**EXERCISE**
A single stretch of the material below is to be transcribed exactly, starting at the line with "root of tail: (323, 228)" and ending after the line with "left hip: (333, 262)".
========================================================================
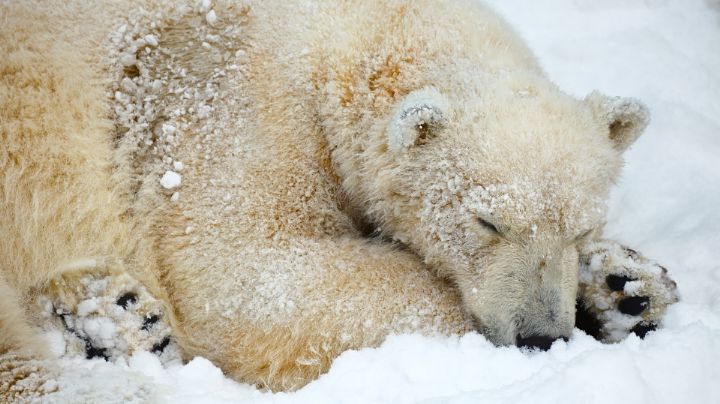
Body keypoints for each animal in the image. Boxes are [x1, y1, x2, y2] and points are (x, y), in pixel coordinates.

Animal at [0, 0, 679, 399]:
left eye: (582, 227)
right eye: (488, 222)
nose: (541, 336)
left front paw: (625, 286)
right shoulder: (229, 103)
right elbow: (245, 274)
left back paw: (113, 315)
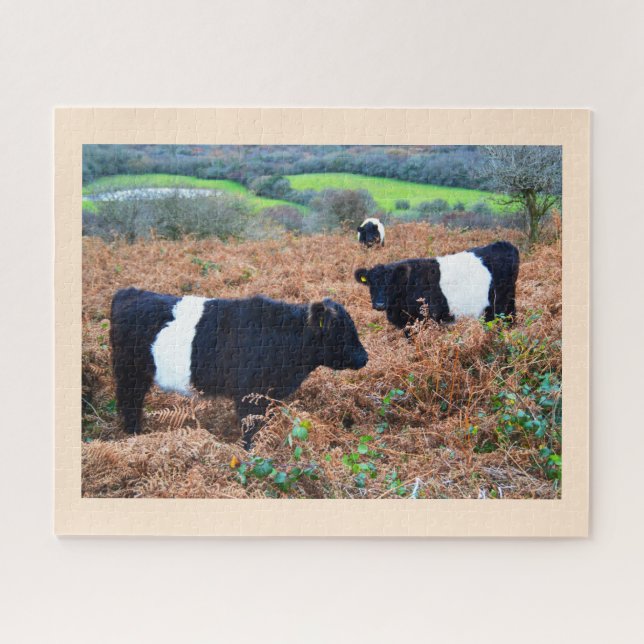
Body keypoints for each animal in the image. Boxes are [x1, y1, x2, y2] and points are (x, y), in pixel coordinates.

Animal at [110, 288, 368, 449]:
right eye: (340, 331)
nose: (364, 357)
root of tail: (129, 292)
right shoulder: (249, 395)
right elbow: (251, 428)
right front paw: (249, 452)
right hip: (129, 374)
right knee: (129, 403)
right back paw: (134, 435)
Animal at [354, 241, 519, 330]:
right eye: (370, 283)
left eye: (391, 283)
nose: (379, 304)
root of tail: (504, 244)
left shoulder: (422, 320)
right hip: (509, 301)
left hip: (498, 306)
========================================================================
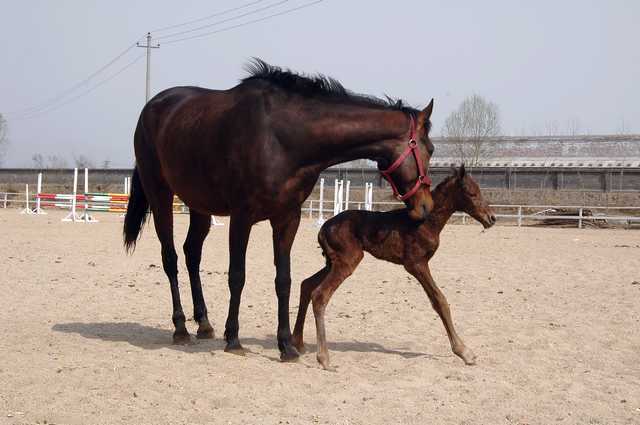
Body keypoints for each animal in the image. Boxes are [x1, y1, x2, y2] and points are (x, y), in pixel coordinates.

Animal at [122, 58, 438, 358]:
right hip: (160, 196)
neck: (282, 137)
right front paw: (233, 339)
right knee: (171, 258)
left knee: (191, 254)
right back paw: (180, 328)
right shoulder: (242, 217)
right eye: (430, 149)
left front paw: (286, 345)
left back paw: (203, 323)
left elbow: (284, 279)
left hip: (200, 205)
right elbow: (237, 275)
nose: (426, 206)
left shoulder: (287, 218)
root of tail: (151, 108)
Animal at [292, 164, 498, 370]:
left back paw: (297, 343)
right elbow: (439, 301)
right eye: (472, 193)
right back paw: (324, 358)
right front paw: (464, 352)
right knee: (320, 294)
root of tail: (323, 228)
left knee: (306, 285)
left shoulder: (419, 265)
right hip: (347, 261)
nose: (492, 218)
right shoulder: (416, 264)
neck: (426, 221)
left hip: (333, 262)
========================================================================
**WRITTEN ANSWER**
root of tail: (323, 228)
left knee: (306, 285)
left shoulder: (419, 265)
right hip: (347, 261)
nose: (492, 218)
right shoulder: (416, 264)
neck: (426, 221)
left hip: (333, 262)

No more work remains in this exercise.